CrossEntropyLoss - Why is it possible to have more columns in input than there are classes in the target?

SuryaKiran · June 28, 2022, 6:32am

[Changing the contents as the question wasn’t articulated well and I didn’t produce a minimum reproducible code]

As per documentation of cross_entropy (CrossEntropyLoss — PyTorch 2.1 documentation)

The input is expected to contain raw, unnormalized scores for each class. input has to be a Tensor of size (minibatch,C) for batched case. The target that this criterion expects should contain class indices in the range [0, C) where C is the number of classes

Why does the following code work -

input = torch.cat([torch.randn(3,5),torch.randn(3,3)],dim=1)
target = torch.empty(3,dtype=torch.long).random_(5)
F.cross_entropy(input,target)

Anshumaan_Dash · June 28, 2022, 10:41am

Its correct as far as syntax is concerned. The logits are expected to be of shape [N,C] where N is the batch size and C is number of classes. The targets tensor is expected to be of shape [N] where each value is the numeric value of the expected/target class in the range [0,C).

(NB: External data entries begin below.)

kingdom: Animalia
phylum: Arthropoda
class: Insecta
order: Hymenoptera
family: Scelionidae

In this case, it seems there are 100 classes.

SuryaKiran · June 28, 2022, 11:01am

There are only 50 classes. logits00 and logits01 are concatenated along dim=1 which makes C=100 for the value of input argument. Please note that 50 is an illustrative number here. The main idea is that logits00/01 are square tensors of shape, say, CxC. After concatenation, the shape becomes Cx2C. However, target tensor still have C classes only. I hope this makes sense now.

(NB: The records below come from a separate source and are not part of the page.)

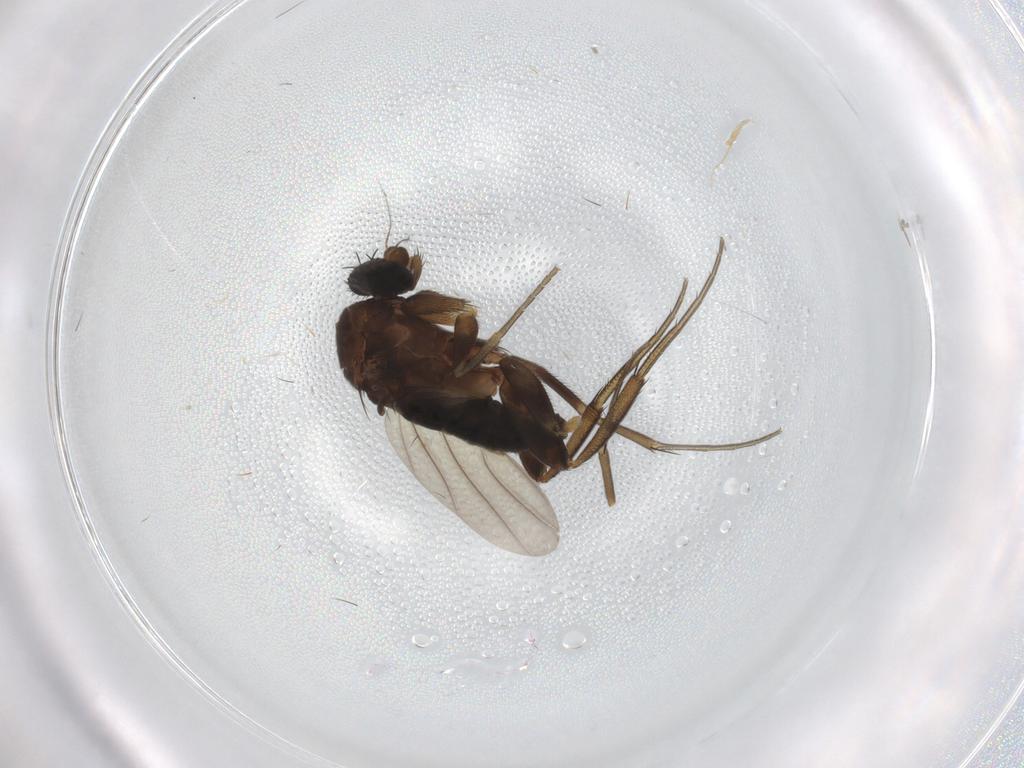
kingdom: Animalia
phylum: Arthropoda
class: Insecta
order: Diptera
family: Phoridae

Anshumaan_Dash · June 28, 2022, 11:25am

Could you please do a target.max() for a couple epochs and let me know the values. Also, which dataset are you using?

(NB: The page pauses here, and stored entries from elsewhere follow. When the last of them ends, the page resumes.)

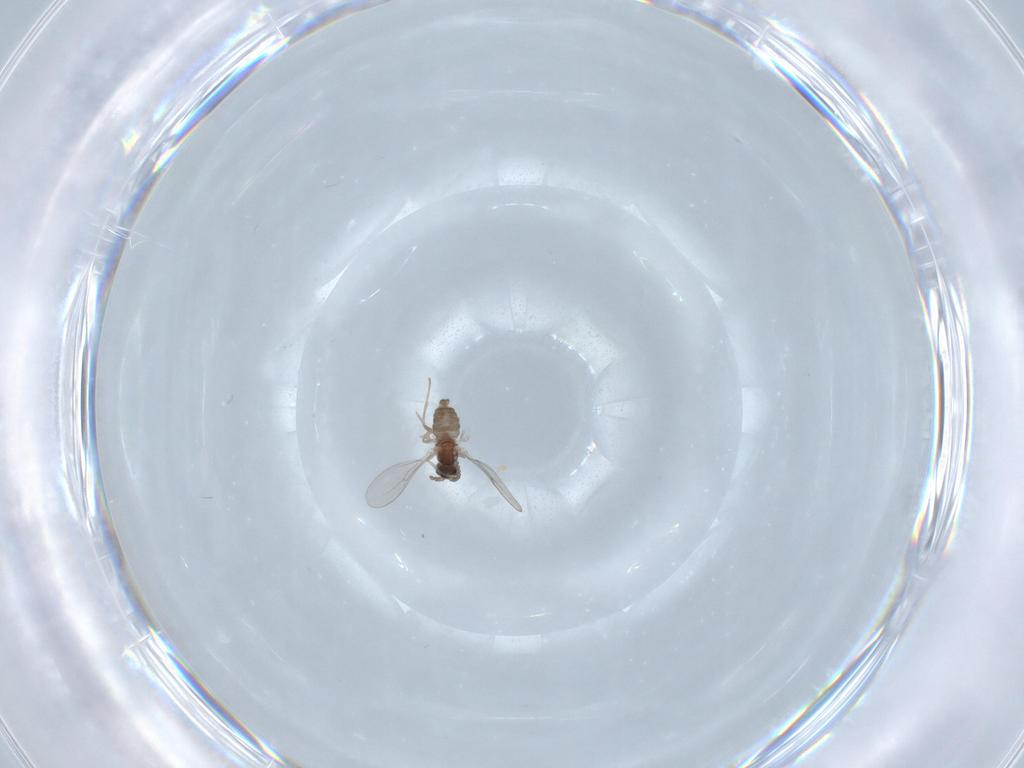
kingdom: Animalia
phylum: Arthropoda
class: Insecta
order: Diptera
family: Cecidomyiidae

SuryaKiran · June 28, 2022, 11:40am

torch.max is 49 for target. I am using Stanford Online Product dataset

ptrblck · June 28, 2022, 11:33pm

I assume the discussion is targeting the original post before the edit as the current code snippet uses 8 valid classes so I refer to:

This code snippet is working, as it meets the requirements.
The logits have a shape of [batch_size=3, nb_classes=8] while the targets have a shape of [batch_size=3] and contain values in [0, nb_classes-1]. In this case you are limiting the target values to [0, 4] which is inside the valid range of [0, 7].